A dublagem de um filme com qualidade custa caro. Cinco, seis vezes mais do que os direitos de exibição. Por isso, obras que poderiam ser dubladas caso houvesse recursos, são apresentadas com legendas. Como a Cultura não trabalha com os chamados blockbusters obrigatoriamente (não que isso seja um parâmetro), os estúdios não se dispõem a realizar a dublagem para uma língua tão ‘secreta’ quanto o português. Sinceramente, ainda não encontramos uma saída para esse impasse.

Atenciosamente,

Paulo Markun – presidente da FPA’

Do email de Ricardo Paoletti, transcrevo as seguintes informações complementares:

‘A TV Cultura procura manter uma programação variada e de alta qualidade nas faixas de exibição de filmes nacionais do Cinema Brasil e internacionais no DiverCine, além dos muitos filmes que integram a única programação regular de documentários na TV Brasileira (…) Entendemos que a legendagem tem seus adeptos – telespectadores que preferem ouvir a interpretação de voz dos atores originais – e que a dublagem tem o potencial de ampliar o acesso de um público maior. Mas, no nosso caso, a decisão pela dublagem de todos os filmes poderia implicar na exibição de menos títulos, o que certamente seria um prejuízo para nosso público.

Um abraço,

Ricardo Paoletti’

Explicado e compreendido está. Resta agora, em nome dos compromissos maiores da emissora, um esforço de todos na busca de uma alternativa para atender não apenas ao pedido da remetente do email, mas também ao dos potenciais milhões de telespectadores que ela representa. Cidadãos que, se pudessem estar à mesa na hora da definição de orçamentos da TV Cultura, certamente diriam que a dublagem de filmes é uma prioridade. E o diriam não necessariamente por razões estéticas ou culturais, por mais insubstituíveis que sejam as vozes de certos atores e atrizes estrangeiros. Diriam porque boa parte dos telespectadores de TV aberta brasileira simplesmente não consegue ler a tempo as legendas. Perde o fio da meada.
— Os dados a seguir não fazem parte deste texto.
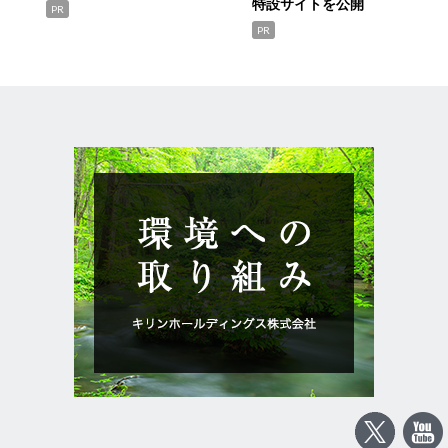
特設サイトを公開
PR
PR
A título de contribuição nesse esforço, vai aqui uma pergunta em forma de sugestão: no caso específico dos citados documentários que a TV Cultura veicula com legendas – como a espetacular série da BBC sobre grandes obras-primas da pintura universal, exibida atualmente pelo programa Cultura Mundo – seria tão caro simplesmente traduzir para o português e narrar, com uma das ótimas vozes do elenco de jornalistas e artistas da emissora, a própria versão original em inglês do documentário?

Outra pergunta que merece ser posta na mesa, no caso, a mesa dos que decidem as políticas públicas na área de Cultura, é a seguinte: quantos espetáculos do Cirque du Soleil ou shows de Caetano Veloso custaria um eventual redirecionamento de frações de incentivo da Lei Rouanet para a dublagem de filmes estrangeiros que não se enquadrem na categoria de blockbusters?’